I think by this logic, we really should be accepting rouge, villian, pronouncing "Charisma" with the "ch" of "church," loosing things instead of losing them, and other mass-produced collective screwups that nobody bothers to check. But it's OK, because language evolves, and eventually, we won't need to hire editors, because we'll all apparently write screeds of nonsense and understand each other.

It's Justiciar. Get over it. Things can get corrected. :)

Cheers,
Cam

It's not ignorant to invent a word and use it. It's ignorant to misspell words. I've done it, you've done it, everyone's done it. Mistakes happen. But when a mistake lasts 30+ years, gets used in various places, by different companies over that 30 year span, now that's something different. Someone misspelled a word 30 years ago and that misspelling has lasted all this time, at this point, it's a word. Get used to it. You can't go back and take it out of those books. That it's not in the dictionary is irrelevant. It's a created word with little use. It's not ignorant. I'm sorry that you think it is.

My English professors think it's ignorant to use Google as a lowercase verb. Things change. Do a bit of research into the evolution of words. They change all the time. Most compound words start as open (two words separated by a space). They transition into hyphenated words. Eventually they form closed compounds (no space, no hyphen). According to you, that's ignorant. But, that's the how language work. Every English scholar on Earth knows this, but to you, that's ignorant. I'll go with the professors on this one, thanks.

Electronic mail, E-mail, e-mail, email. Wow. Magically all of those are correct spellings. Yet, when first introduced, people protested. When it became hyphenated, people protested. When the upper case was dropped, people protested. When the hyphen was dropped, people protested.

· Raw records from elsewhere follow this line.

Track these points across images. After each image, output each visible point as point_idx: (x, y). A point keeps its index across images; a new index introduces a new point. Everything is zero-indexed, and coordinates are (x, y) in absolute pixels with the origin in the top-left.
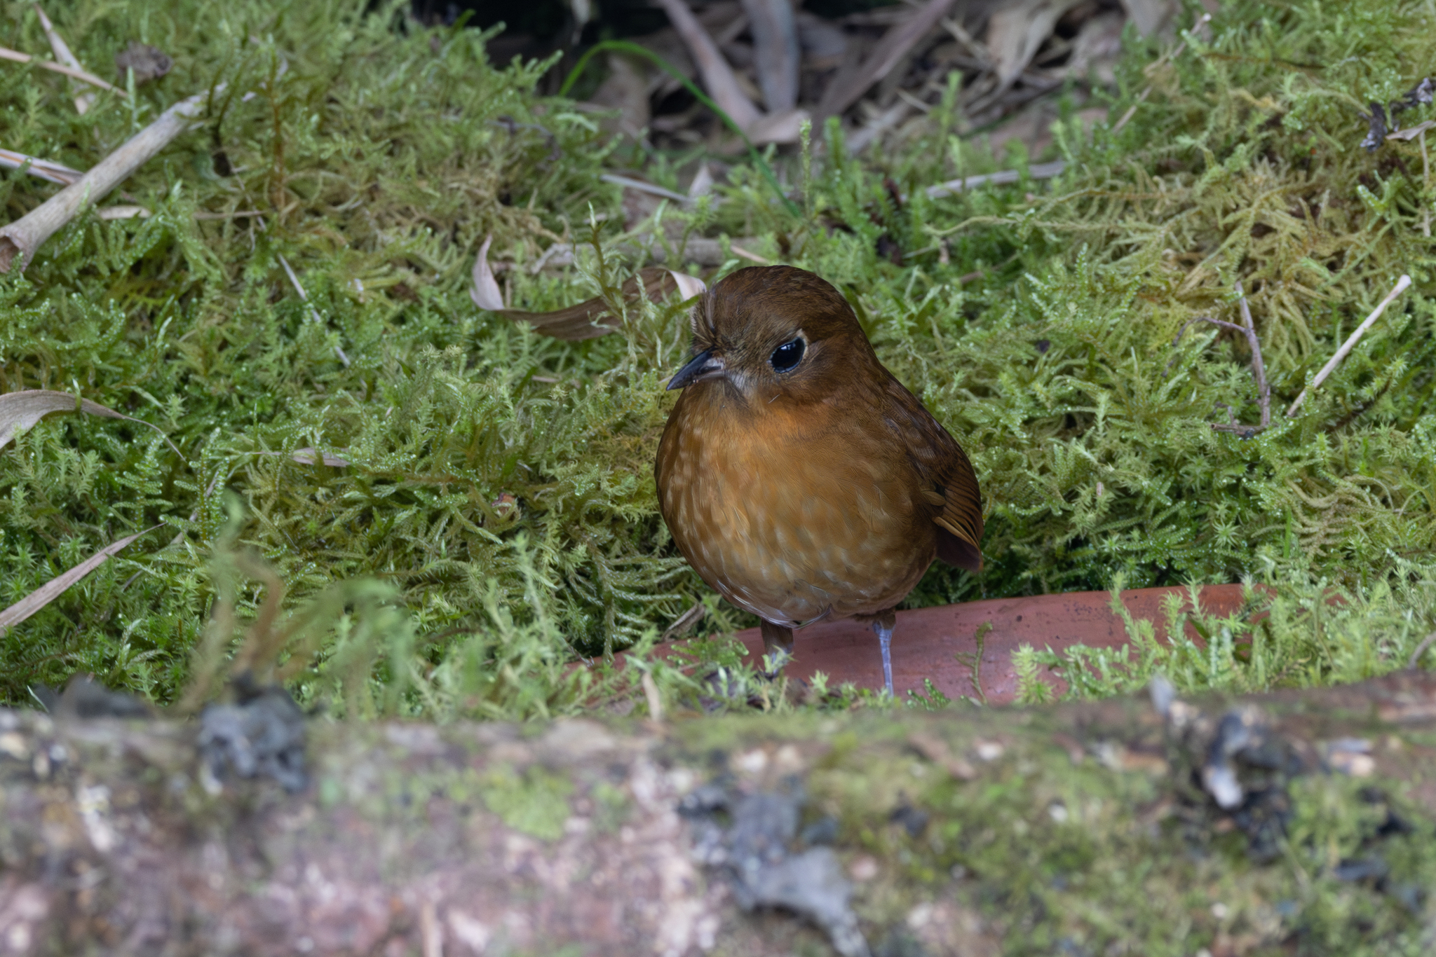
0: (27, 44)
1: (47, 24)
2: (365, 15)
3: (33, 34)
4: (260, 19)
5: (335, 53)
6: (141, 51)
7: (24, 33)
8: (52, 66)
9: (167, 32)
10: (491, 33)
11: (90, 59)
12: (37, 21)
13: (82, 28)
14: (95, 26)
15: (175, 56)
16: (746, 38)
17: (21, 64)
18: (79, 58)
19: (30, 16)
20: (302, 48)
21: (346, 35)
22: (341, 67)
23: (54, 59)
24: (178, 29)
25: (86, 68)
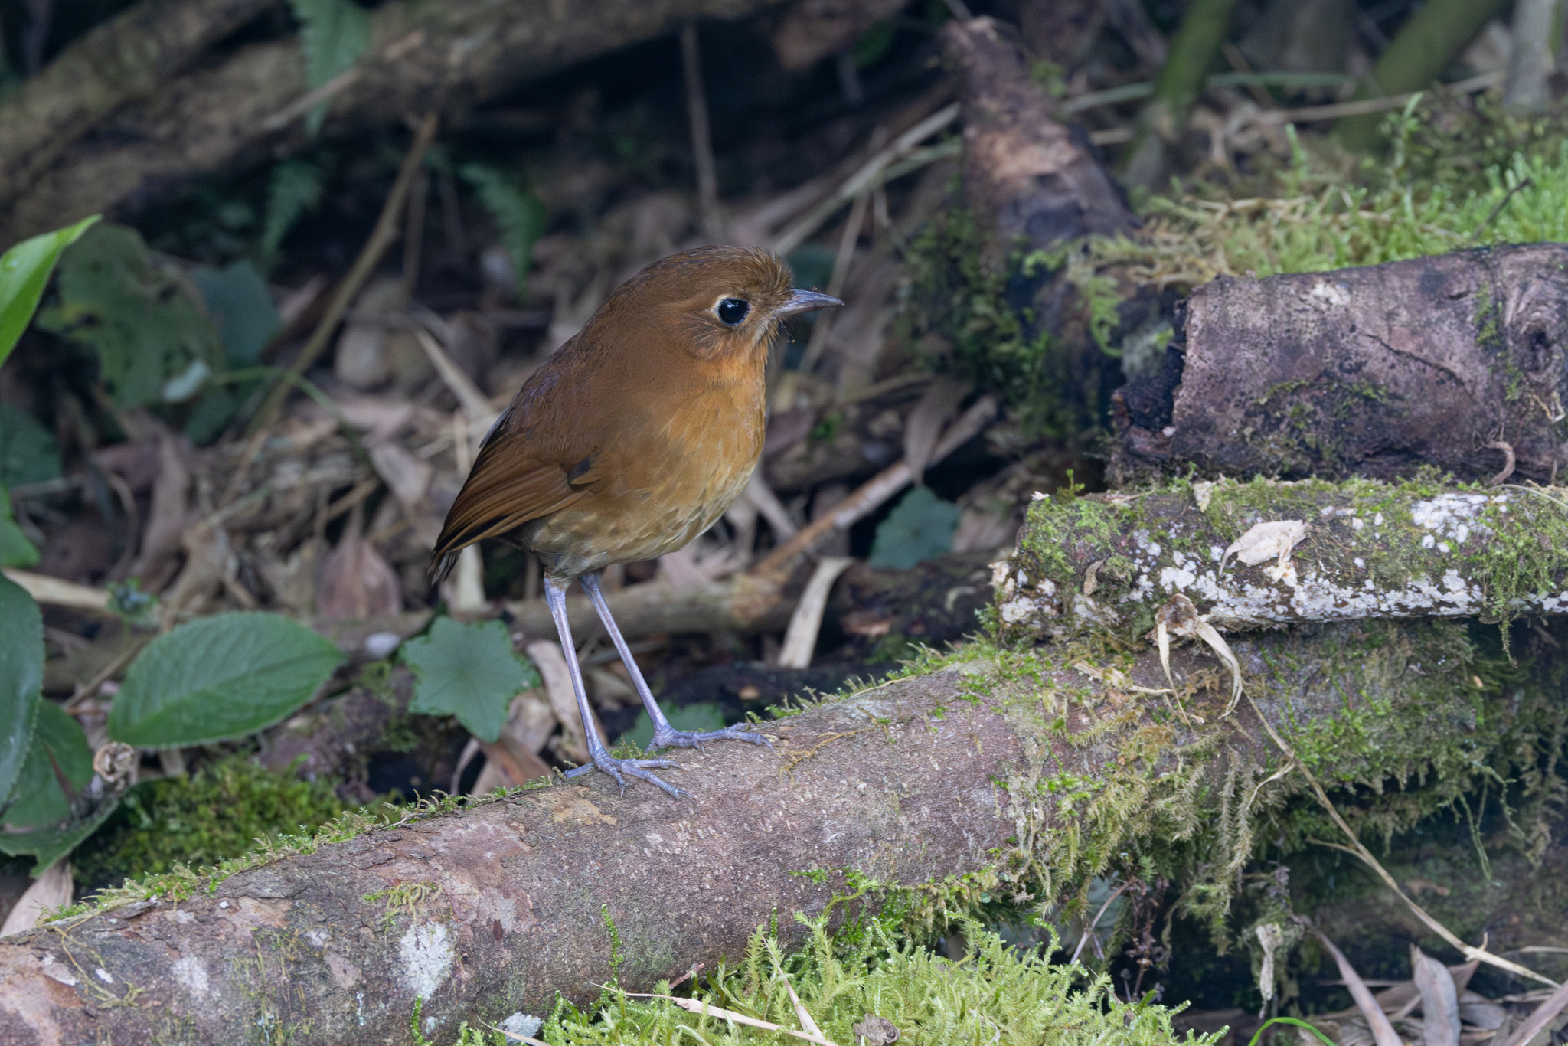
0: (781, 1015)
1: (795, 998)
2: (1069, 994)
3: (786, 1007)
4: (981, 996)
5: (1039, 1026)
6: (874, 1022)
7: (778, 1006)
8: (798, 1034)
9: (897, 1006)
10: (1179, 1009)
11: (832, 1029)
12: (788, 997)
13: (824, 1003)
14: (837, 1000)
15: (903, 1027)
16: (1417, 1014)
17: (770, 1032)
18: (821, 1028)
19: (783, 992)
20: (1014, 1020)
21: (1048, 1010)
22: (1044, 1037)
23: (800, 1028)
24: (907, 1004)
25: (827, 1036)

Yet, they're all correct spellings. But because it changes, you think that's ignorant. If you don't want language to change, go study Latin or some other dead language.

American English is the ignorant and misspelled red-headed step child of English. English is a collection of ignorant misspellings of Middle English words. (At the time they thought they were standardizing the spelling; but they were just ignorant.) Middle English is a bastard of Old English, which is a goof from West Germanic branches of Indo-European. So where exactly are you drawing the line? What's an ok misspelling for you? According to Old English it's not even "English" it's "Englisc". That's the proper way to spell it, originally. But, guess what? That's only when using the Latin alphabet, instead of the runes you're supposed to.

Things change. Either start spelling and speaking Old English or accept that languages change.
 

Shall I bring out the Zompist?

Justiciar and Justicar can only really be pronounced one way each, using English rules. Depending on how it's spelled in 4e will determine how I pronounce it.
 

Fieari said:
Justiciar and Justicar can only really be pronounced one way each, using English rules. Depending on how it's spelled in 4e will determine how I pronounce it.
Yes, but what kind of English? Me, I'm prone to using Canadian pronunciations, for relatively obvious reasons.
 

Fieari said:
Shall I bring out the Zompist?

Justiciar and Justicar can only really be pronounced one way each, using English rules. Depending on how it's spelled in 4e will determine how I pronounce it.

Cool link.

There are so many rules to English spelling-pronunciation, and 84 of the 90 some have exceptions. There are many ways either could be pronounced. "Ju" can be pronounced "jew" from Juliet, or "juh" from justice. "St" is stable. A stand-alone "i" could be a short "i" (pit), long "i", silent, or schwa. "C" could be "s" or "k". "Ci" could be "si" (city). "Cia" could be "see-ay" (pronunciation). So unless you're a latin scholar (and then there's the dispute between classical versus church pronunciation), you would have to guess or look it up. If you guess, you'd never get "just-i-sheer" from the first (more likely you'd get "just-i-see-air"), and almost always get "just-i-kar" from the second.

Oh, and it's Kelt not Selt. There are no Seltics only Keltics. Never met a Selt, but my family is full of Kelts. Funnily enough, the "k" spellings are recognized by the spell checker.